== Segment start ==
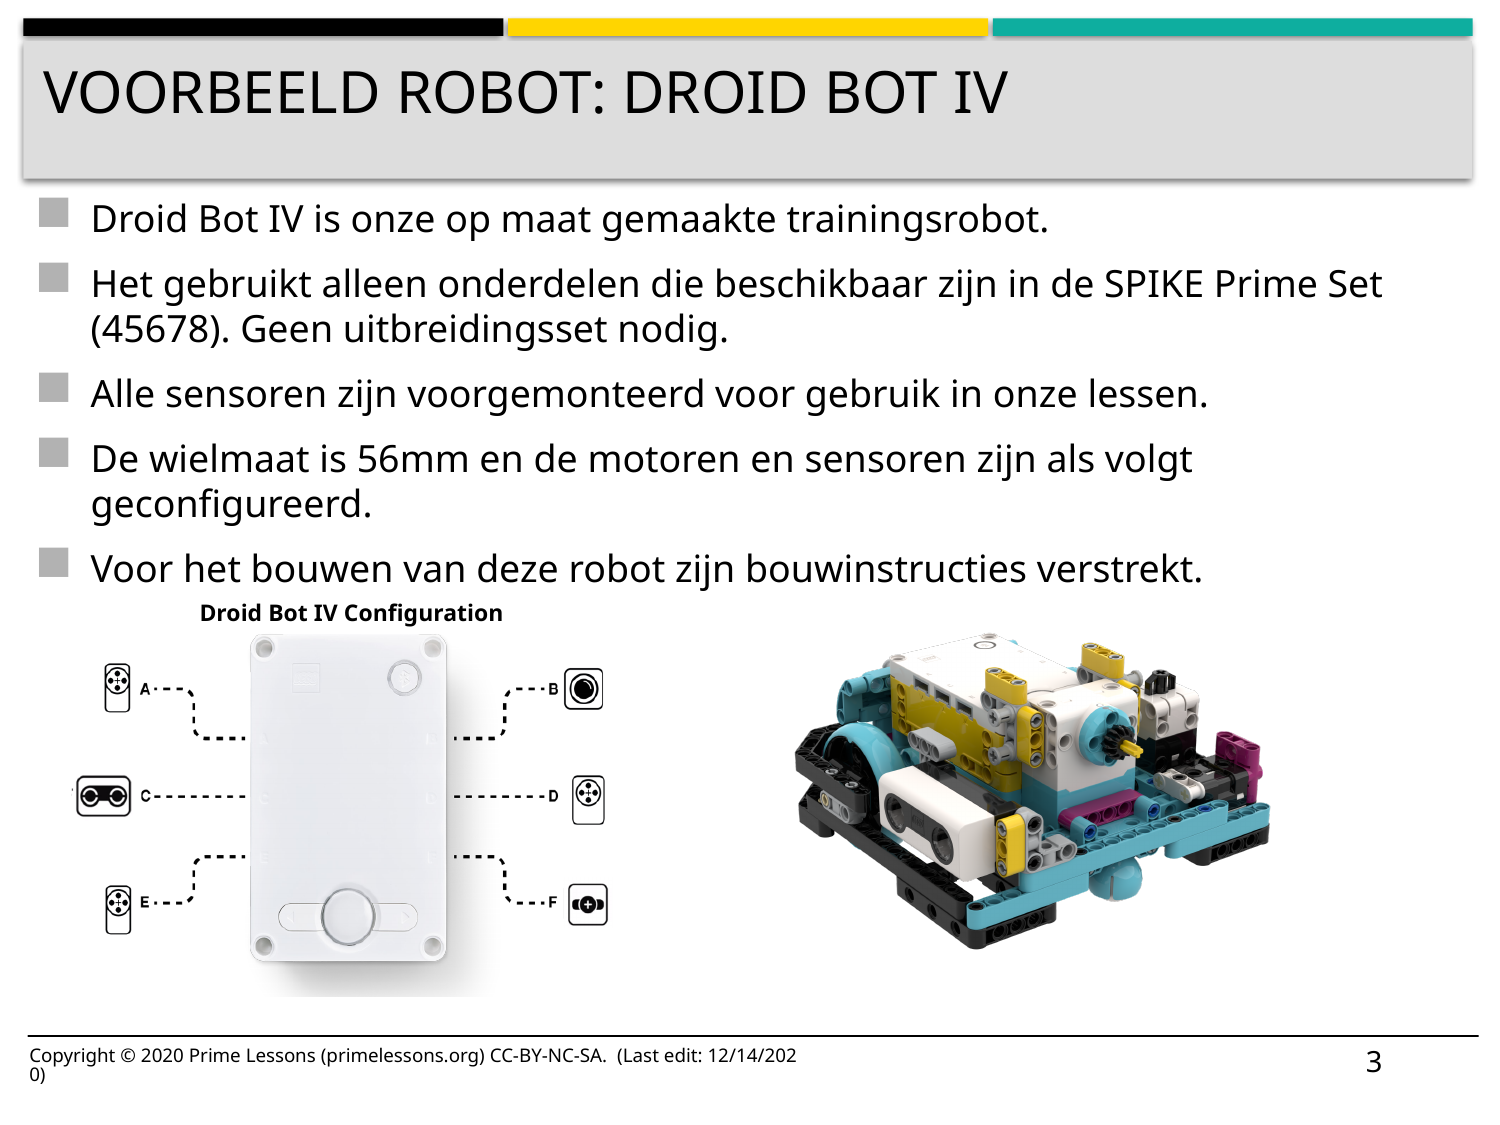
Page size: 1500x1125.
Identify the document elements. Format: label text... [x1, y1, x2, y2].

title VOORBEELD ROBOT: Droid Bot IV [28, 48, 1464, 172]
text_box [69, 590, 634, 998]
list Droid Bot IV is onze op maat gemaakte trainingsrobot. Het gebruikt alleen onderdelen die beschikbaar zijn in de SPIKE Prime Set (45678). Geen uitbreidingsset nodig. Alle sensoren zijn voorgemonteerd voor gebruik in onze lessen. De wielmaat is 56mm en de motoren en sensoren zijn als volgt geconfigureerd. Voor het bouwen van deze robot zijn bouwinstructies verstrekt. [25, 187, 1475, 1021]
picture [749, 590, 1290, 996]
slide_number 3 [1351, 1036, 1478, 1097]
footer Copyright © 2020 Prime Lessons (primelessons.org) CC-BY-NC-SA. (Last edit: 12/14/2020) [14, 1036, 814, 1097]
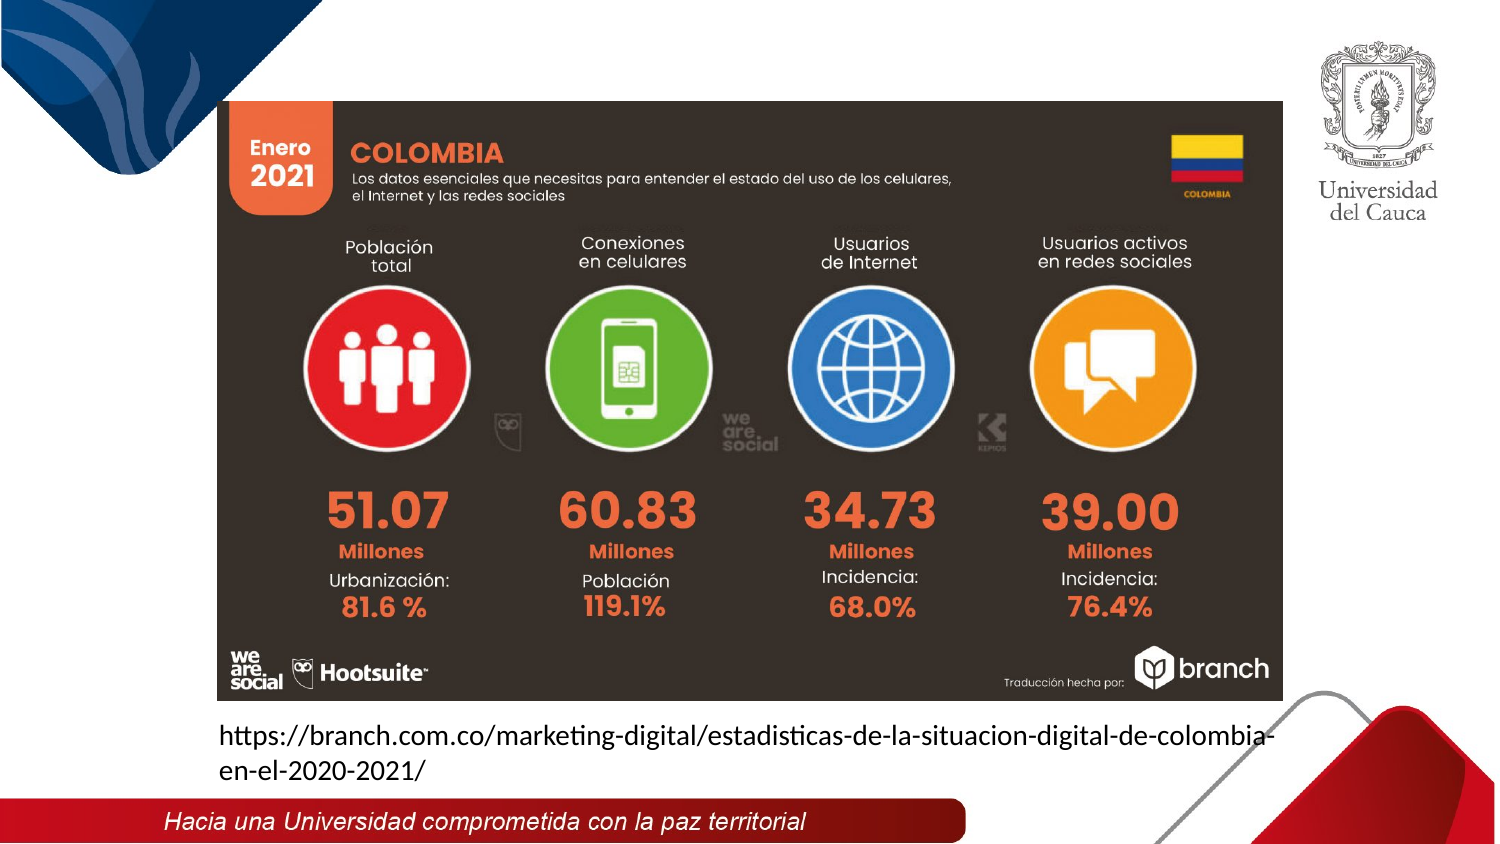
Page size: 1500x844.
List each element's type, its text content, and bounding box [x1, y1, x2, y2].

picture [0, 0, 1500, 844]
text_box https://branch.com.co/marketing-digital/estadisticas-de-la-situacion-digital-de-colombia-en-el-2020-2021/ [203, 701, 1297, 801]
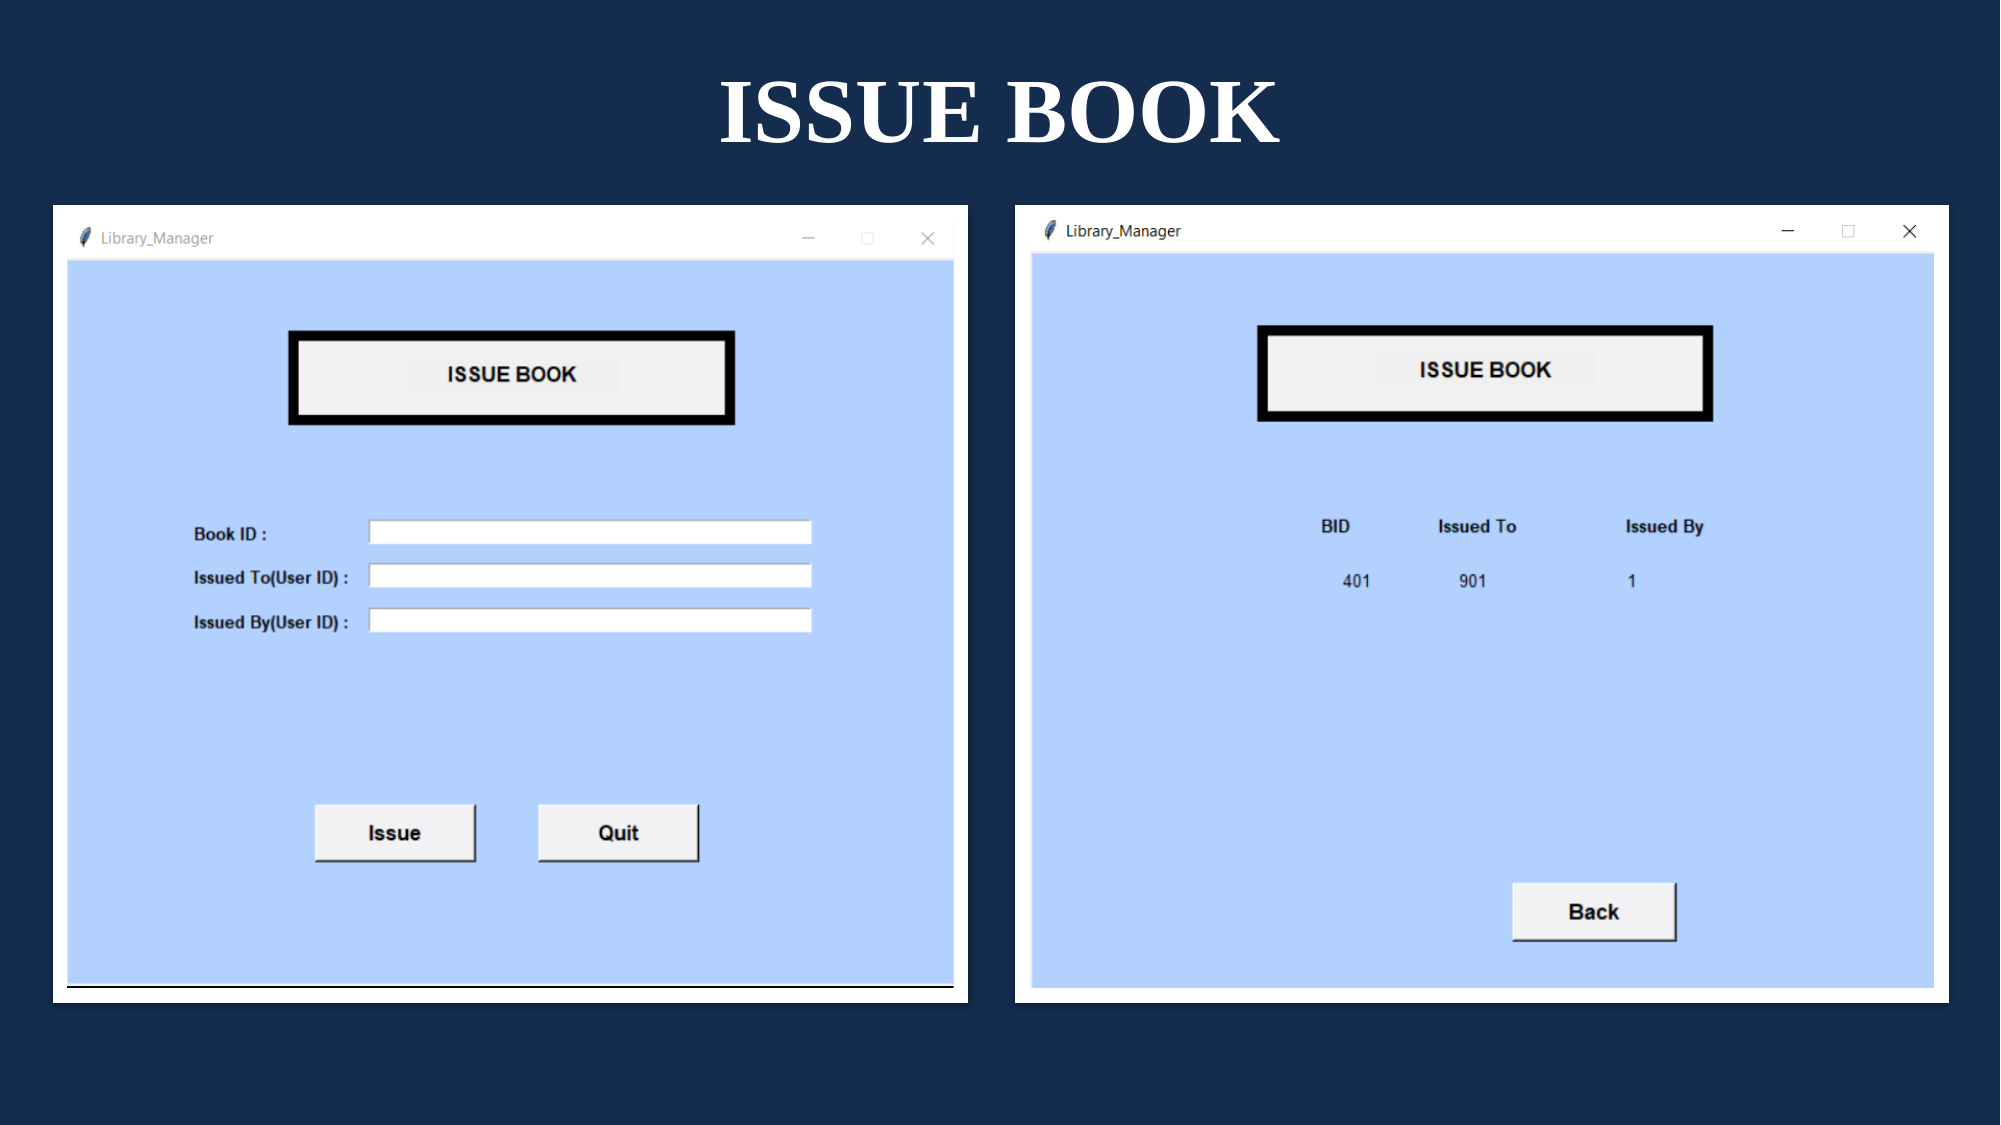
== Segment end ==
EXERCISE BRIEF. Please retype the records above exactly, but leave out any pictures.

COMPLETED EXERCISE.
Page size: 1500x1125.
Identify the document elements. Format: label text... [x1, y1, x2, y2].

title VOORBEELD ROBOT: Droid Bot IV [28, 48, 1464, 172]
text_box [69, 590, 634, 998]
list Droid Bot IV is onze op maat gemaakte trainingsrobot. Het gebruikt alleen onderdelen die beschikbaar zijn in de SPIKE Prime Set (45678). Geen uitbreidingsset nodig. Alle sensoren zijn voorgemonteerd voor gebruik in onze lessen. De wielmaat is 56mm en de motoren en sensoren zijn als volgt geconfigureerd. Voor het bouwen van deze robot zijn bouwinstructies verstrekt. [25, 187, 1475, 1021]
picture [749, 590, 1290, 996]
slide_number 3 [1351, 1036, 1478, 1097]
footer Copyright © 2020 Prime Lessons (primelessons.org) CC-BY-NC-SA. (Last edit: 12/14/2020) [14, 1036, 814, 1097]
Page size: 1500x844.
List each element's type, its text content, and bounding box [x1, y1, x2, y2].

picture [0, 0, 1500, 844]
text_box https://branch.com.co/marketing-digital/estadisticas-de-la-situacion-digital-de-colombia-en-el-2020-2021/ [203, 701, 1297, 801]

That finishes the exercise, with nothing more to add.